老夫人心口一滞,这就是她的儿子吗,这般逼迫!
“好,好,好!”她连叫了三声好,眼中含了水光,然而,苏重山却撇开了视线,神色冷峭。
“母亲不愿说也可以,儿子自会查清,若是连这点能耐都无,儿子这侯爷不当也罢。”他转身之际,脚下一顿,讥诮道:“母亲以为那日府内刺客之事儿子便真的糊涂吗,就好比当年的事……你们都以为我便是傻子?!”他神色恍然,眉间聚积着沉滞已久的沧桑苦涩,“这里的一切都应该是她的!您也该放下了,不是你的便终究不是你的!”
老夫人唰的一下煞白了脸色,他到底知道了什么?!
“你给我站住!你什么意思!”她神色变幻,暴躁地失了控。
苏重山眼中含了水光,一个人的孤寂,两个人的悲哀,三代人的纠葛,还需要说什么呢?唯有苦涩,苦到了心底,绵长的挥之不去,夜夜折磨。
逃避,改变不了事实,清醒,又太苦痛,依稀之间,那个人的眉眼常常摇曳,他把恨转嫁给了他的儿子,才给了别人欺侮的机会,这一次总要对得起她才是……他不怪她最后的决绝,也没资格……

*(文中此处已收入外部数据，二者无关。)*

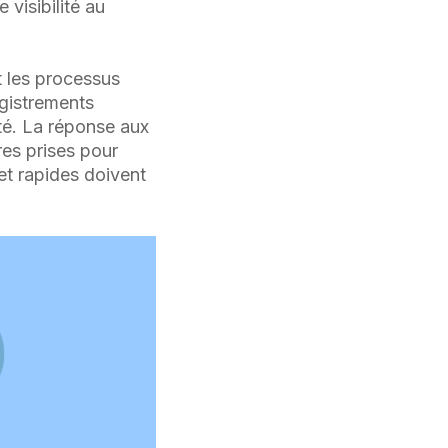
 visibilité au
t les processus
egistrements
té. La réponse aux
res prises pour
 et rapides doivent
n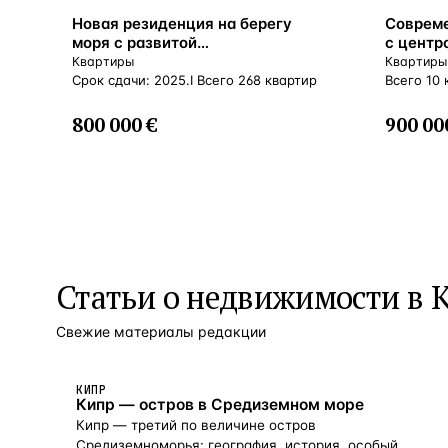
ВНЖ
ВНЖ
Новая резиденция на берегу
Совреме
моря с развитой
с центр
инфраструктурой в престижном
Квартиры
Квартиры
районе, Лимассол, Кипр
Срок сдачи: 2025.I Всего 268 квартир
Всего 10 
800 000 €
900 00
Статьи о
недвижимости в 
Свежие материалы редакции
КИПР
Кипр — остров в Средиземном море
Кипр — третий по величине остров
Средиземноморья: география, история, особый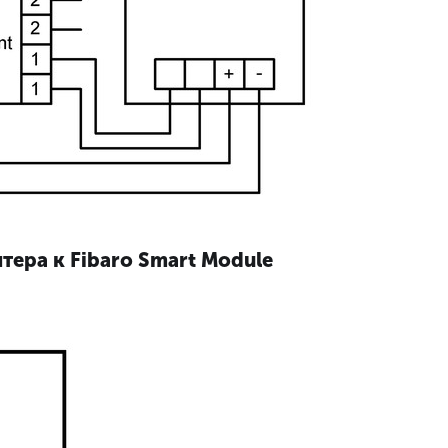
ера к Fibaro Smart Module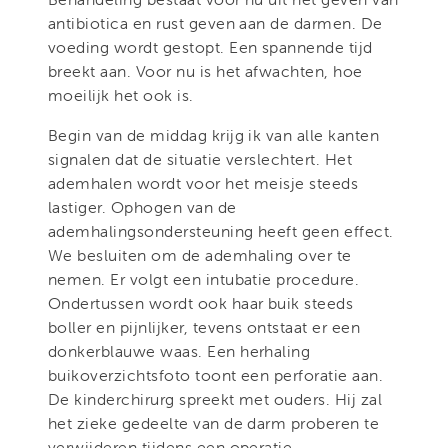
antibiotica en rust geven aan de darmen. De
voeding wordt gestopt. Een spannende tijd
breekt aan. Voor nu is het afwachten, hoe
moeilijk het ook is.
Begin van de middag krijg ik van alle kanten
signalen dat de situatie verslechtert. Het
ademhalen wordt voor het meisje steeds
lastiger. Ophogen van de
ademhalingsondersteuning heeft geen effect.
We besluiten om de ademhaling over te
nemen. Er volgt een intubatie procedure.
Ondertussen wordt ook haar buik steeds
boller en pijnlijker, tevens ontstaat er een
donkerblauwe waas. Een herhaling
buikoverzichtsfoto toont een perforatie aan.
De kinderchirurg spreekt met ouders. Hij zal
het zieke gedeelte van de darm proberen te
verwijderen tijdens een operatie.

若不是知道沛泽中过毒,也许他还会睁一只眼闭一只眼的浑噩下去,自欺欺人一辈子……
第二天,老夫人被送到了庄子上,名义,养病。
三天后,苏重山在朝堂上请奏苏沛泽为世子。当夜,苏张氏来到了书房。
书房内寂静无声,看着这个男人,她突然发现从未了解过他,神色是那么清冷默然,一如她当初才嫁来时,对她视若无睹,冷眼相待。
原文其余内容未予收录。